Çalışmak zorunda kalanlar, çalışması zorunlu olanlar ve zoraki çalıştırılanlar bir yana, evlerinde, bir avuç topraklarında, kendi yalnızlıklarında şaşkın, çaresiz kalmış insanlar ellerinden geleni yapıyor, virüse ve ondan daha zararlı olduğu ortaya çıkan mevcut sağlık sistemine rağmen ayakta kalabilmek için. Lâkin hayıflanmanın faydası yok. Geleceği düşünmek, düşlemek daha iyi. Bu salgın bittikten, bu hastalıkla baş etmenin yolu bulunduktan sonra nelerle karşılaşacağız, nasıl bir dünyada olacağız diye yazılıp çiziliyor sürekli.

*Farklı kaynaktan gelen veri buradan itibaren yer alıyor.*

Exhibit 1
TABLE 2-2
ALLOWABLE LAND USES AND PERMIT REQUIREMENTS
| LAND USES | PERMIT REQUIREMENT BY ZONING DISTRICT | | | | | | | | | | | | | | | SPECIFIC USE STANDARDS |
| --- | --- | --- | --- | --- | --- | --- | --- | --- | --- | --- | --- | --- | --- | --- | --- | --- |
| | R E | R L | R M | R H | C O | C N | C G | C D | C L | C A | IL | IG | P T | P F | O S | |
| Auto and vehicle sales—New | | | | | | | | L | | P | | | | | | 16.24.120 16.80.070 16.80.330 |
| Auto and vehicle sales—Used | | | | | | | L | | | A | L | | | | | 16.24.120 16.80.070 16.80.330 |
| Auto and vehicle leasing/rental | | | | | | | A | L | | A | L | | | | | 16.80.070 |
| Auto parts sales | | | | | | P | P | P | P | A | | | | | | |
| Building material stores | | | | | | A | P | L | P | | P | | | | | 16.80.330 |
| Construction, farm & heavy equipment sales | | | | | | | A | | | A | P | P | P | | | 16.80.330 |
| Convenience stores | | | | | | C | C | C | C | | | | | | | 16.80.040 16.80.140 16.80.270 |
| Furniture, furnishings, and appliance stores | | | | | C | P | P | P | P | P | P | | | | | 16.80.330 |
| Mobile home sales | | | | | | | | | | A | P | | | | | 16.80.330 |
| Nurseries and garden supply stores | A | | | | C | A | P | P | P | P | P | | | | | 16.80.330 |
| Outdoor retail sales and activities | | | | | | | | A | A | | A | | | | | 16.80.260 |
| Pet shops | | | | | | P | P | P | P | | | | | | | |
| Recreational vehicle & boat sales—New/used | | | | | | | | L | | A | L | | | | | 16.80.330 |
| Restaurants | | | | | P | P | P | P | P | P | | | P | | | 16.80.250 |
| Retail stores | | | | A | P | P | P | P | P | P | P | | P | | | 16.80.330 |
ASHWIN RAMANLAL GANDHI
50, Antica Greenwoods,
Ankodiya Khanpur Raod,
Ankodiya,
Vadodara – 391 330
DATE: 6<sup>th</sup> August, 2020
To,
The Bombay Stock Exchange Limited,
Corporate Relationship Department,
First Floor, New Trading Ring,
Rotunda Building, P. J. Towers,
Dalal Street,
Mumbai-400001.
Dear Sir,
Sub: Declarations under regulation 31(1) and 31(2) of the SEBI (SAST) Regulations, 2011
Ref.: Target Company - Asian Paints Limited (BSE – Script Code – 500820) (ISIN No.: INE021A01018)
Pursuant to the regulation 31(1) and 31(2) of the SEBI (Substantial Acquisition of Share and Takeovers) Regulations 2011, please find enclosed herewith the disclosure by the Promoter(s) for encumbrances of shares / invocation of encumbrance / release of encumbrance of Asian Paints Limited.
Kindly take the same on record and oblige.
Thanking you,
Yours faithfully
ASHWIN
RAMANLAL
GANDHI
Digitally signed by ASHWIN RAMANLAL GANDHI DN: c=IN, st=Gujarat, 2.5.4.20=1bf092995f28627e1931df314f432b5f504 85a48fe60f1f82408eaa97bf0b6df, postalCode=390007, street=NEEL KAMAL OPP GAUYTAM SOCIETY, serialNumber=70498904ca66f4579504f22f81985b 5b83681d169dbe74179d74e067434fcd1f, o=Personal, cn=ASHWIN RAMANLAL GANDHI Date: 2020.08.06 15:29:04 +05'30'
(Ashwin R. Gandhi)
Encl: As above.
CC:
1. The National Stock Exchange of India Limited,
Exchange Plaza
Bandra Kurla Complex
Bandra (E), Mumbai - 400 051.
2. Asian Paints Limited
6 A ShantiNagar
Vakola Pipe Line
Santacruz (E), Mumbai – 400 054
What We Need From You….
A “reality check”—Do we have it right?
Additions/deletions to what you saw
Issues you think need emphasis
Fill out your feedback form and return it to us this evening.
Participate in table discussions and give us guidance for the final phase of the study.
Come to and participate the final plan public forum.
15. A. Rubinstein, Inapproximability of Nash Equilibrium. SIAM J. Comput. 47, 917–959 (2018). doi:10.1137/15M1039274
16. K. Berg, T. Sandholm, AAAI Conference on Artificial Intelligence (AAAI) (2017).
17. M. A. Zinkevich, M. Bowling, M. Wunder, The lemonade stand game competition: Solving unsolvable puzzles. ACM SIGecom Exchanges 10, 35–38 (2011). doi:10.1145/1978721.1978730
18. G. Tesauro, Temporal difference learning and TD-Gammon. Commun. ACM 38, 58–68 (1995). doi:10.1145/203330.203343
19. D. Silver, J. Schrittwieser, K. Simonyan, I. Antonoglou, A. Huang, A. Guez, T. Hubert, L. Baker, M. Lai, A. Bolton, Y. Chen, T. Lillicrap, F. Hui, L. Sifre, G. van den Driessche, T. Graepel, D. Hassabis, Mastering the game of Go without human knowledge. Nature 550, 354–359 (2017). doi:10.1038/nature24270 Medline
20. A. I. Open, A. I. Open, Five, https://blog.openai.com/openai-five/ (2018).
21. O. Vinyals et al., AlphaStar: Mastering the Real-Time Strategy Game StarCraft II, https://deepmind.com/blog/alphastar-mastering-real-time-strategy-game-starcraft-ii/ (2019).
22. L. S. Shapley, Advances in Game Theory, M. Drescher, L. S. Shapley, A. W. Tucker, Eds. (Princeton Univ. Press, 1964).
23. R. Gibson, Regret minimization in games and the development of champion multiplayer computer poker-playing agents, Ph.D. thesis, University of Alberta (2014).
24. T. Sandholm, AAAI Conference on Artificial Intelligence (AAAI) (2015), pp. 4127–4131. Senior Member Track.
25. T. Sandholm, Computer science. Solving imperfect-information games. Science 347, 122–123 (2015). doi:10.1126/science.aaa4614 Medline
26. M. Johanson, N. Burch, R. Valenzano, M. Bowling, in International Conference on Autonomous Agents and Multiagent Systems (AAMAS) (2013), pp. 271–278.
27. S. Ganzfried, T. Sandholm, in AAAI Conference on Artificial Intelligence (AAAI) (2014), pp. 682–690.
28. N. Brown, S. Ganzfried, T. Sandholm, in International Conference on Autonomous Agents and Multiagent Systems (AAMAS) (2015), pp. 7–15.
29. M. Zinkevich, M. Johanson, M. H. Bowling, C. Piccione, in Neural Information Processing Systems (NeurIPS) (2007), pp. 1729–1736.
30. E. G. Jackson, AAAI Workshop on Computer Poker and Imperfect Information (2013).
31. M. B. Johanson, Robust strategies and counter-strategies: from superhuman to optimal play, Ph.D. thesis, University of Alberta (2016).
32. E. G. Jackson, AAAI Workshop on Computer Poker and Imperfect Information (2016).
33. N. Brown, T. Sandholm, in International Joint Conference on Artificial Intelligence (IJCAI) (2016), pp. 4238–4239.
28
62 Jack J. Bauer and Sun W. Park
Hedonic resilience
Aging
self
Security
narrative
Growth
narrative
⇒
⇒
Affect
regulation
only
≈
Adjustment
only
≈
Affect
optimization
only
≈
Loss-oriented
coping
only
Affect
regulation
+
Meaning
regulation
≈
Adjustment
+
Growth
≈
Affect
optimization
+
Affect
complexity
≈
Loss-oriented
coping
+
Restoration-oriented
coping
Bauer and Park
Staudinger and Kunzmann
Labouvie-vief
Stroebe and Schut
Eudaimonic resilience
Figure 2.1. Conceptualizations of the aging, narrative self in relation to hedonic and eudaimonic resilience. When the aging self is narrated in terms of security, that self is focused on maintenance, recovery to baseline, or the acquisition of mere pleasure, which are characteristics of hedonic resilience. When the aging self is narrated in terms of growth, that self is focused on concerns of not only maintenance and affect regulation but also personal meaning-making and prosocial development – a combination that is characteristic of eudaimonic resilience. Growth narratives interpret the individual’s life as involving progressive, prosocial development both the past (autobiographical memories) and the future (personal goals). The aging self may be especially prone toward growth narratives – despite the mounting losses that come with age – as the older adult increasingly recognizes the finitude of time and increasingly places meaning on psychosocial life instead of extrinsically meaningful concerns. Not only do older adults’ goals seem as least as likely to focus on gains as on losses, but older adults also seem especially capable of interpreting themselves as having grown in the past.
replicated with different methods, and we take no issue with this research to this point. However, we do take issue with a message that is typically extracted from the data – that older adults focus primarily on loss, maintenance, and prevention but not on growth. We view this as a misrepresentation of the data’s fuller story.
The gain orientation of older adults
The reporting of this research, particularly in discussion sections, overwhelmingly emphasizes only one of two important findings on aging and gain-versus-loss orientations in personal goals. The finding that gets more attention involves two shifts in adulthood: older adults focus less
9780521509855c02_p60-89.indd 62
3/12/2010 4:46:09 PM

Online çalışmanın artacağını, çalışmanın birçok platformda hızla bu yönde evrileceğini düşünen de var, bilgisayar ve robotlar hastalanmadığı için otomasyon ve yapay zekânın işçilerin yerini alacağına inanan da… Kimi, dijital iletişimin kazanacağı alanla birlikte “insani” iletişimin sınırlanacağını ya da farklılaşacağını vurguluyor, kimi alışveriş alışkanlıklarımızın ciddi biçimde değişeceğini… Maddi dayanağı olan varsayımlar kuşkusuz bunlar. Yine de geleceğin uzun süredir olmadığı kadar belirsizliklerle dolu olduğunu söylemek yanlış olmaz.
Keşke…
İnsanların işin içinden çıkamadığı zamanlarda bir çözüm olarak uzun yıllar önce yazılmış bir yolu tercih ettiği bilinir: Ruhunu Şeytan’a satmak! Dönemine göre içeriği biraz değişse de özü hep aynı kalan bir yol bu. Ancak bu kez, koronavirüs salgını sonrası Şeytan’ı malum alışverişe ikna edecek bir şeyimiz olmama ihtimali yüksek. Ekonomik öngörüler doğruysa hızla elimizde, içimizde ne varsa kaybedeceğiz çünkü…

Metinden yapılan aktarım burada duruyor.